By Kotie Geldenhuys
The mere mention of corruption, makes one think about State capture, the Guptas, former President Jacob Zuma and a former National Commissioner, namely the late Jackie Selebi. Although corruption is nothing new, it seems that it got out of hand over the past decade or so. There is a general feeling of distrust, not only in terms of whom can be trusted, but also in terms of systems and whether the corrupt will ever have to pay for their crimes. The general public is not alone in voicing their feelings. On 14 October 2019, Adv Kevin Malunga, the outgoing Deputy Public Protector of the Republic of South Africa tweeted: "The tragedy of South Africa’s criminal justice system is that the troubled young mother or juvenile who steals baby formula etc rots in jail for months as an awaiting trial prisoner while nothing happens to a resourced politician who is linked to corruption by forensic evidence."
Corruption has the potential to cripple all facets of society: it deprives people of quality education and job opportunities, undermines efforts to fight poverty, inequality and unemployment and also robs people of safety, health, infrastructure and a better quality of life. During an Institute for Security Studies (ISS) Seminar that was held in Pretoria on 24 October 2019, Adv Andy Mothibi, the Head of the Special Investigating Unit (SIU), added that corruption leads to a waste of public resources, undermines peace and democracy, deprives the public sector of valuable revenues and also reduces private sector productivity.

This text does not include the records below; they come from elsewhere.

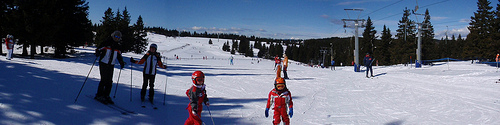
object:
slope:
[0, 39, 158, 125]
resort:
[2, 0, 500, 125]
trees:
[88, 3, 121, 55]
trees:
[455, 0, 500, 66]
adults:
[90, 29, 130, 108]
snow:
[0, 31, 498, 124]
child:
[180, 70, 214, 124]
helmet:
[187, 70, 209, 86]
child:
[258, 77, 297, 125]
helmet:
[267, 76, 292, 86]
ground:
[0, 34, 499, 124]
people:
[356, 51, 378, 78]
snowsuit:
[176, 86, 215, 125]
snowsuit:
[264, 90, 298, 124]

According to Transparency International’s 2018 Corruption Perception Index, the most corrupt countries are Somalia (ranked at 180), followed by Syria, South Sudan, Yemen, North Korea, Sudan, Guinea Bissau, Equatorial Guinea, Afghanistan, Libya, Burundi, Venezuela and Iraq. South Africa finds itself in the 73rd position (Transparency International, 2019). Corruption Watch’s 2018 Annual Report notes that the majority of the corruption in South Africa occurs at a provincial government level (35%) followed by national government (27%) and local government (23%), while the rest of the figure consists of state-owned entities and the private sector (Corruption Watch, 2018).
Transparency International’s Global Corruption Barometer confirms that corruption hits poor people the hardest, with devastating consequences. A bribe demanded by a police official may mean that a family cannot afford school fees or even food to eat. Findings from Mexico, for example, show that the typical poor family must spend one third of their income on bribes (Transparency International, 2019). The situation is so bad in the most corrupt countries that their populations face a combination of insecurity, resource shortage, a weak and even absent state, poor infrastructures, declining health and low-quality education. But what is corruption and what is being done about it in South Africa?
The terms "corruption" and "bribery" are often used interchangeably which is confusing. The National Head of the Directorate for Priority Crime Investigation (DPCI) (also known as the Hawks), Lt-Gen Godfrey Lebeya, explained to Servamus that a crime called bribery, which is a common law crime, previously existed. At some point the legislature in South Africa found that the bribery law left some of the parties involved in this crime outside of this scope of investigation. "Bribery was mostly concerned with government officials and when one came across other parties that were involved, there was not a law that covers them," he said. To supplement and to close those gaps, South Africa passed the Corruption Act 94 of 1992 which abolished bribery as a crime. The Corruption Act 94 of 1992 was repealed by the Prevention and Combating of Corrupt Activities Act 12 of 2004 which deals with corruption and not bribery. Lt-Gen Lebeya said that the general reference to the act of bribery is incorrect and that its meaning is more that "a person is corrupting another one".
During the Intelligence Transfer Centre’s (ITC) 7th Annual Government Law Conference which was held on 29 May 2019 in Pretoria, Adv Gerrie Nel said that we tend to over-complicate corruption as people seldom read the definition of corruption and therefore have a misconception about what corruption entails. According to the Prevention and Combating of Corrupt Activities Act 12 of 2004, corruption occurs when any person directly or indirectly accepts or offers (or agrees to offer or accept) any form of gratification (not necessarily monetary) that will either benefit themselves or another person. In terms of this legislation, corrupt activities are described as acts that involve an improper or corrupt exchange between two or more parties. Adv Nel argued that if we understood the corruption charges against Jackie Selebi as well as against Schabir Shaik, we would be in a better position to understand corruption.
During the interview with Lt-Gen Lebeya he noted that the Prevention and Combating of Corrupt Activities Act 12 of 2004 provides for a crime called foreign bribery which is a transnational crime that involves corruption. "We can say that it is transnational corruption as the suspects are in more than one country, including South Africa," he explained. Since bribery is still a crime that has not been abolished internationally and South Africa has signed treaties which refer to foreign briberies, the word bribery again appears in our space. The offence itself is addressed in Act 12 of 2004 which means that offenders will be prosecuted under this same statute.